▸ REQUEST
Render every line of the rows below as a Markdown table with two columns, No and Line, giving each line a running number in No and its text in Line. Leave out blank lines.

▸ AVAILABLE RECORDS
○ ○ ○ ○

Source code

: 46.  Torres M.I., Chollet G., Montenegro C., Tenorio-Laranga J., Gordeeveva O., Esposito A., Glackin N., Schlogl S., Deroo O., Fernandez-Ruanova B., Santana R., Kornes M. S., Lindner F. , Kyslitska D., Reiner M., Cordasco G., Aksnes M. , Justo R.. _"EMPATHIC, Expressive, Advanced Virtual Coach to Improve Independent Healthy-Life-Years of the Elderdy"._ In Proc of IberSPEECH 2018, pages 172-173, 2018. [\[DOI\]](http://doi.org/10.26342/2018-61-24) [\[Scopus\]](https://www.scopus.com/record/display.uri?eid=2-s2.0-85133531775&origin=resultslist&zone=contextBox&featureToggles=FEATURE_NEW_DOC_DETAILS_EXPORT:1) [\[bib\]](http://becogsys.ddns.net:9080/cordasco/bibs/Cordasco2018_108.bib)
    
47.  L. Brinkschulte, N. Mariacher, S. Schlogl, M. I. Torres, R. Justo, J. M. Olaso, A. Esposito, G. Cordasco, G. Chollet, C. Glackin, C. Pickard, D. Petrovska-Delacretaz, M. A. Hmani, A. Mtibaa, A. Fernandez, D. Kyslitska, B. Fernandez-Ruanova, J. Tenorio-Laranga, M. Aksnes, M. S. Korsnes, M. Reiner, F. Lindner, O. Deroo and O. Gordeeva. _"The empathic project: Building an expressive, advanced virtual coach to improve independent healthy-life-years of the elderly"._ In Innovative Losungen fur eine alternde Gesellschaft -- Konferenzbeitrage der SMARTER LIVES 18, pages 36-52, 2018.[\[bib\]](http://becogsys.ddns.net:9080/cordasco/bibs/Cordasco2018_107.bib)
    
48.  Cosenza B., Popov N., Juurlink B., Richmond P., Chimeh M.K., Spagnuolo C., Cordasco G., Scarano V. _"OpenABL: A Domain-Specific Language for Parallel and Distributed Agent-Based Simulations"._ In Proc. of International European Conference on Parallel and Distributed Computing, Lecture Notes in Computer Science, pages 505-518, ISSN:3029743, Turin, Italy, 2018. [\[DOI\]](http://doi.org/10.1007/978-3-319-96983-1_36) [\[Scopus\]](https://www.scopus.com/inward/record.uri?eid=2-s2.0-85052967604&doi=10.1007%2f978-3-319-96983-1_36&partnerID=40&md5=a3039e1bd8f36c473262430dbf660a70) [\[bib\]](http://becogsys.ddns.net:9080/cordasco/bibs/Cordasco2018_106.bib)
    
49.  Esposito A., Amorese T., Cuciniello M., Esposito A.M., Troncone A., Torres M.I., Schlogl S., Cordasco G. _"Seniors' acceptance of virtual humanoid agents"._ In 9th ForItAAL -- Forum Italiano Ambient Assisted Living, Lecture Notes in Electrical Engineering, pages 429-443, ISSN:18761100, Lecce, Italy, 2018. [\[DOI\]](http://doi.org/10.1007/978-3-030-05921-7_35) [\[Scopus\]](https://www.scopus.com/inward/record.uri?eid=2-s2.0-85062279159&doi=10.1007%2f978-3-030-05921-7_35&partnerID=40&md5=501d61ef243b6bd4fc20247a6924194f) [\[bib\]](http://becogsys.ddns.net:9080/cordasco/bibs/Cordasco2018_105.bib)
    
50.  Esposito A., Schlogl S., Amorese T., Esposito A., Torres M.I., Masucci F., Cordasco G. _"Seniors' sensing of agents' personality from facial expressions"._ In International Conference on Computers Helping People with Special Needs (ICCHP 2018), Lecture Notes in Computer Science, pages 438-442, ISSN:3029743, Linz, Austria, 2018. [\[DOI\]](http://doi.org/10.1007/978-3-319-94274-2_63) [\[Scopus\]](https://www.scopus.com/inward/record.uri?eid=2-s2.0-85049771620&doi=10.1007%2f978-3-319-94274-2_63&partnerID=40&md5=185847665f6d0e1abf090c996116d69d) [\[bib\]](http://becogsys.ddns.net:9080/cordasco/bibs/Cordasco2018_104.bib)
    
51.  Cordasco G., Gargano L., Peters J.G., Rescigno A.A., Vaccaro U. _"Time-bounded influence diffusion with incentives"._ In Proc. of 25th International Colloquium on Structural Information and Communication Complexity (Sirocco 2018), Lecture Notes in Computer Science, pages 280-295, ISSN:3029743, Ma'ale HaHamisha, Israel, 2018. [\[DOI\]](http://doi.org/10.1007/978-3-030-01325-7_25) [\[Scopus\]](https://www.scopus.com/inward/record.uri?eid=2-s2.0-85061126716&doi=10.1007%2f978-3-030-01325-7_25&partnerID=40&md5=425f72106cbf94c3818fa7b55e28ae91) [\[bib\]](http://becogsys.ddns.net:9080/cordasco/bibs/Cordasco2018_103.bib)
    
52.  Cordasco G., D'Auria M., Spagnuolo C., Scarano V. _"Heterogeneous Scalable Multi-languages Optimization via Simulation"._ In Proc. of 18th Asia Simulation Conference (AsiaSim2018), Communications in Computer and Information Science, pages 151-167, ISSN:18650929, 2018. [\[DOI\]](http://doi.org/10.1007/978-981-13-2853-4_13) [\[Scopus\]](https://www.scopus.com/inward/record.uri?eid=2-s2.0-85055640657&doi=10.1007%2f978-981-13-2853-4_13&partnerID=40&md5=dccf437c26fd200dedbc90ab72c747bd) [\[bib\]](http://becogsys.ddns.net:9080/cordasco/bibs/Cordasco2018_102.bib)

○ ○ ○ ○

▸ REPLY TO THE EXERCISE
| No | Line |
|---|---|
| 1 | Source code |
| 2 | : 46.  Torres M.I., Chollet G., Montenegro C., Tenorio-Laranga J., Gordeeveva O., Esposito A., Glackin N., Schlogl S., Deroo O., Fernandez-Ruanova B., Santana R., Kornes M. S., Lindner F. , Kyslitska D., Reiner M., Cordasco G., Aksnes M. , Justo R.. _"EMPATHIC, Expressive, Advanced Virtual Coach to Improve Independent Healthy-Life-Years of the Elderdy"._ In Proc of IberSPEECH 2018, pages 172-173, 2018. [\[DOI\]](http://doi.org/10.26342/2018-61-24) [\[Scopus\]](https://www.scopus.com/record/display.uri?eid=2-s2.0-85133531775&origin=resultslist&zone=contextBox&featureToggles=FEATURE_NEW_DOC_DETAILS_EXPORT:1) [\[bib\]](http://becogsys.ddns.net:9080/cordasco/bibs/Cordasco2018_108.bib) |
| 3 | 47.  L. Brinkschulte, N. Mariacher, S. Schlogl, M. I. Torres, R. Justo, J. M. Olaso, A. Esposito, G. Cordasco, G. Chollet, C. Glackin, C. Pickard, D. Petrovska-Delacretaz, M. A. Hmani, A. Mtibaa, A. Fernandez, D. Kyslitska, B. Fernandez-Ruanova, J. Tenorio-Laranga, M. Aksnes, M. S. Korsnes, M. Reiner, F. Lindner, O. Deroo and O. Gordeeva. _"The empathic project: Building an expressive, advanced virtual coach to improve independent healthy-life-years of the elderly"._ In Innovative Losungen fur eine alternde Gesellschaft -- Konferenzbeitrage der SMARTER LIVES 18, pages 36-52, 2018.[\[bib\]](http://becogsys.ddns.net:9080/cordasco/bibs/Cordasco2018_107.bib) |
| 4 | 48.  Cosenza B., Popov N., Juurlink B., Richmond P., Chimeh M.K., Spagnuolo C., Cordasco G., Scarano V. _"OpenABL: A Domain-Specific Language for Parallel and Distributed Agent-Based Simulations"._ In Proc. of International European Conference on Parallel and Distributed Computing, Lecture Notes in Computer Science, pages 505-518, ISSN:3029743, Turin, Italy, 2018. [\[DOI\]](http://doi.org/10.1007/978-3-319-96983-1_36) [\[Scopus\]](https://www.scopus.com/inward/record.uri?eid=2-s2.0-85052967604&doi=10.1007%2f978-3-319-96983-1_36&partnerID=40&md5=a3039e1bd8f36c473262430dbf660a70) [\[bib\]](http://becogsys.ddns.net:9080/cordasco/bibs/Cordasco2018_106.bib) |
| 5 | 49.  Esposito A., Amorese T., Cuciniello M., Esposito A.M., Troncone A., Torres M.I., Schlogl S., Cordasco G. _"Seniors' acceptance of virtual humanoid agents"._ In 9th ForItAAL -- Forum Italiano Ambient Assisted Living, Lecture Notes in Electrical Engineering, pages 429-443, ISSN:18761100, Lecce, Italy, 2018. [\[DOI\]](http://doi.org/10.1007/978-3-030-05921-7_35) [\[Scopus\]](https://www.scopus.com/inward/record.uri?eid=2-s2.0-85062279159&doi=10.1007%2f978-3-030-05921-7_35&partnerID=40&md5=501d61ef243b6bd4fc20247a6924194f) [\[bib\]](http://becogsys.ddns.net:9080/cordasco/bibs/Cordasco2018_105.bib) |
| 6 | 50.  Esposito A., Schlogl S., Amorese T., Esposito A., Torres M.I., Masucci F., Cordasco G. _"Seniors' sensing of agents' personality from facial expressions"._ In International Conference on Computers Helping People with Special Needs (ICCHP 2018), Lecture Notes in Computer Science, pages 438-442, ISSN:3029743, Linz, Austria, 2018. [\[DOI\]](http://doi.org/10.1007/978-3-319-94274-2_63) [\[Scopus\]](https://www.scopus.com/inward/record.uri?eid=2-s2.0-85049771620&doi=10.1007%2f978-3-319-94274-2_63&partnerID=40&md5=185847665f6d0e1abf090c996116d69d) [\[bib\]](http://becogsys.ddns.net:9080/cordasco/bibs/Cordasco2018_104.bib) |
| 7 | 51.  Cordasco G., Gargano L., Peters J.G., Rescigno A.A., Vaccaro U. _"Time-bounded influence diffusion with incentives"._ In Proc. of 25th International Colloquium on Structural Information and Communication Complexity (Sirocco 2018), Lecture Notes in Computer Science, pages 280-295, ISSN:3029743, Ma'ale HaHamisha, Israel, 2018. [\[DOI\]](http://doi.org/10.1007/978-3-030-01325-7_25) [\[Scopus\]](https://www.scopus.com/inward/record.uri?eid=2-s2.0-85061126716&doi=10.1007%2f978-3-030-01325-7_25&partnerID=40&md5=425f72106cbf94c3818fa7b55e28ae91) [\[bib\]](http://becogsys.ddns.net:9080/cordasco/bibs/Cordasco2018_103.bib) |
| 8 | 52.  Cordasco G., D'Auria M., Spagnuolo C., Scarano V. _"Heterogeneous Scalable Multi-languages Optimization via Simulation"._ In Proc. of 18th Asia Simulation Conference (AsiaSim2018), Communications in Computer and Information Science, pages 151-167, ISSN:18650929, 2018. [\[DOI\]](http://doi.org/10.1007/978-981-13-2853-4_13) [\[Scopus\]](https://www.scopus.com/inward/record.uri?eid=2-s2.0-85055640657&doi=10.1007%2f978-981-13-2853-4_13&partnerID=40&md5=dccf437c26fd200dedbc90ab72c747bd) [\[bib\]](http://becogsys.ddns.net:9080/cordasco/bibs/Cordasco2018_102.bib) |